To be sure, India’s edtech sector has faced two challenging years, marked by dwindling investor confidence as post-pandemic demand for online learning faded, mounting losses from aggressive growth strategies, and the downfall of the industry giant Byju’s.

Meanwhile, the global edtech investor, managing assets worth $800 million, including a stake in Coursera, continued investing in US-based edtech companies such as Leland, Uplimit, and Doowii, among others, during the year. 

Renewed interest

However, Quazzo indicated a broader resurgence of investor activity in the Indian edtech sector in 2025. The expectation that Physics Wallah's public listing in 2025 will potentially pave the way for significant liquidity next year has spurred a renewed interest in the Indian market.

“Unlike the US market, which has become a market where only very big companies can go public, in India, the market is very receptive to solid companies that don't have to be multi-billion dollars," she said.

For Indian public markets, growth, profitability, sound fundamentals, and strong governance are important for a public listing, Quazzo added.

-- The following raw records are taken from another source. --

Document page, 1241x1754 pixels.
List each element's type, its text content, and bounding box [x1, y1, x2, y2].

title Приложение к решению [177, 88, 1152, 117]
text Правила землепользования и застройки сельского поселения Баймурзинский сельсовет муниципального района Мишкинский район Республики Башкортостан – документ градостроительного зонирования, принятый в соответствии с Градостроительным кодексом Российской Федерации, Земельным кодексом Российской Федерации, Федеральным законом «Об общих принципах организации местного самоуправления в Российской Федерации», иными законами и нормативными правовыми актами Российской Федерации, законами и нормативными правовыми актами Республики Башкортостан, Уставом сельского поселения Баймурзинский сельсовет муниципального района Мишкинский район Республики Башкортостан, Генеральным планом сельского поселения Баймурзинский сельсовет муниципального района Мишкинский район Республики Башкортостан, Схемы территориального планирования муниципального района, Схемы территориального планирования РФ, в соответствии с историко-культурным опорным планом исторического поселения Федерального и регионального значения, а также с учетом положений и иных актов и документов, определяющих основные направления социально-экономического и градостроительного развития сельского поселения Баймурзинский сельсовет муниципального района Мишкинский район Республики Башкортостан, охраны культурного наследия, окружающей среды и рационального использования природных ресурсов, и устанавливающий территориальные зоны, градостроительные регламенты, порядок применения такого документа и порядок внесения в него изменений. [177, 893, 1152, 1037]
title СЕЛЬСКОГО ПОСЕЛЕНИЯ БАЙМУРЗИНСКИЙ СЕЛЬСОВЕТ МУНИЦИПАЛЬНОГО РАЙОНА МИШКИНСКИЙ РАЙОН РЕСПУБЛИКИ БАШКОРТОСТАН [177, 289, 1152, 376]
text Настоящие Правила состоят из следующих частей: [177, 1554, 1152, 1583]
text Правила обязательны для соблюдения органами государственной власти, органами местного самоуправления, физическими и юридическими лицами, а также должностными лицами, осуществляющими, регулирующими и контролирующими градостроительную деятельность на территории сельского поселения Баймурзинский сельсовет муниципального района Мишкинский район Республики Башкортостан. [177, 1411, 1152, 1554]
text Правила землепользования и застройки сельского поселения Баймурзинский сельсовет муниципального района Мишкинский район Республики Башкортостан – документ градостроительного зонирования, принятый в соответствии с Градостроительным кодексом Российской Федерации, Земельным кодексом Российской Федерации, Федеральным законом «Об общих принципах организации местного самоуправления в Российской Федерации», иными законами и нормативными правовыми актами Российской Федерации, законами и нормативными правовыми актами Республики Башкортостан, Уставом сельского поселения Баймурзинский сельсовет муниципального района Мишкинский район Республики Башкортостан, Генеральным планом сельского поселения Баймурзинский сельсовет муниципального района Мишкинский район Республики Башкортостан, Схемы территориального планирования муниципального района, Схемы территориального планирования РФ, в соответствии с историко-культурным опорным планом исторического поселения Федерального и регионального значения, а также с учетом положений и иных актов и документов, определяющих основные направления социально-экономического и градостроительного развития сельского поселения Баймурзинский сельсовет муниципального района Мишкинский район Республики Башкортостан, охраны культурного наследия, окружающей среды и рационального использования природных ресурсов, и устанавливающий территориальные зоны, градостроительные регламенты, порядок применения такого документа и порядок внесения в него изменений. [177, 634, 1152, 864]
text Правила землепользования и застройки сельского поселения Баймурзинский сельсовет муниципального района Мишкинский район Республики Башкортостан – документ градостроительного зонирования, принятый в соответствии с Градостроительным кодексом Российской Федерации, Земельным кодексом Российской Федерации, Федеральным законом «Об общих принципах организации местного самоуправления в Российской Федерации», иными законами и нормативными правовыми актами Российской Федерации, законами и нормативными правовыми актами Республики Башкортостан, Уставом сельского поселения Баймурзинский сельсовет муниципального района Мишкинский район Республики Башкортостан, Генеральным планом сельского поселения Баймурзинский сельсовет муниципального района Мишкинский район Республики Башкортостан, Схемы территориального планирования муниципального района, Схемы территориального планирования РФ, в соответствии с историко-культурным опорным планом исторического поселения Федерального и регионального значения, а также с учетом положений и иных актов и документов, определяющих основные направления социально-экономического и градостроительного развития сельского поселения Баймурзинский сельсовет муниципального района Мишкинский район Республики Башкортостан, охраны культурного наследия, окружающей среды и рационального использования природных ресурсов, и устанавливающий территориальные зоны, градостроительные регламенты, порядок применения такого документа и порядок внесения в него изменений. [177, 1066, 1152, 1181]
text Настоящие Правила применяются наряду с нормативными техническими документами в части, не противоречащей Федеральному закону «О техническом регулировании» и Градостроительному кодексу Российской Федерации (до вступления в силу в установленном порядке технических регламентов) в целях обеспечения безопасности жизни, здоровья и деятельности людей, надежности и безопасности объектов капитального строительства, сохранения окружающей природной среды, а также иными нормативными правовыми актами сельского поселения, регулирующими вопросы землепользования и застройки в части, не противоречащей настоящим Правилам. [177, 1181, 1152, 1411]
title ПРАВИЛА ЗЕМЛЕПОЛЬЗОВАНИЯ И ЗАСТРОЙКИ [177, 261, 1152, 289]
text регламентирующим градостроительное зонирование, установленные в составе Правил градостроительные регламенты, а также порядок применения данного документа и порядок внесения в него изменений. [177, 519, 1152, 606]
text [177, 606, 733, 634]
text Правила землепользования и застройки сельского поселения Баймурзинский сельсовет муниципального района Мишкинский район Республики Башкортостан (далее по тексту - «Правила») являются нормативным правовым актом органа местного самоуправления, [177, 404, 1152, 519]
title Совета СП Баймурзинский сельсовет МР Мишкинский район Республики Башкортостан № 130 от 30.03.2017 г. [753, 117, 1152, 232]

Also Read: Indian edtech startups niche down into nursing, allied healthcare upskilling

Mint reported in October that several venture capital firms are encouraging some of their trophy assets—even early- or mid-stage startups—to go public. “It's going to be a very attractive option for edtech companies," Quazzo said. 

She expects their three to four portfolio companies to plan for a public listing in the next 24 to 36 months.

As many as 76 firms had gone public as of 9 December 2024, selling shares worth ₹1.34 trillion, Mint reported, citing data from Prime Database.

Positive funding environment

Varun Gupta, managing director and head of Southeast Asia, digital and technology investment banking, Avendus, agreed there was a renewed interest this year on the back of a couple of large funding deals in the sector.

Physics Wallah raised $210 million in September, while Eruditus followed with a $150 million funding round in October. The sector's total fundraising in 2024 surged to $608.9 million from $245.8 million in 2023, showed data from analytics firm Tracxn. 

“Good outcomes with the top three to four assets in this space in terms of good funding rounds in the near term and IPOs in the next couple of years will pave the way for continued interest for high-quality assets in this space," Gupta added.

Also Read: IIT graduates flock to edtech: A new career frontier with high salaries

Quazzo, however, expressed concerns about fewer startups coming forward to raise capital. “We’re not seeing as many startups as we typically have. Part of that is because the availability of capital hasn’t been as strong—capital tends to attract more startups," she said.

“Another factor is the concern about whether a company can find a space where they won’t be disrupted by OpenAI, Google, Anthropic, or others launching products that could put them out of business," she added.

The venture capital firm is exploring more investment opportunities in the intersection of AI and education.

“We’re focusing on what moats can be built around AI... We are trying to figure out where you might have a protected and proprietary place to build a business that won't be impacted by one of the bigger horizontal players who has incredible distribution and scientists," she added.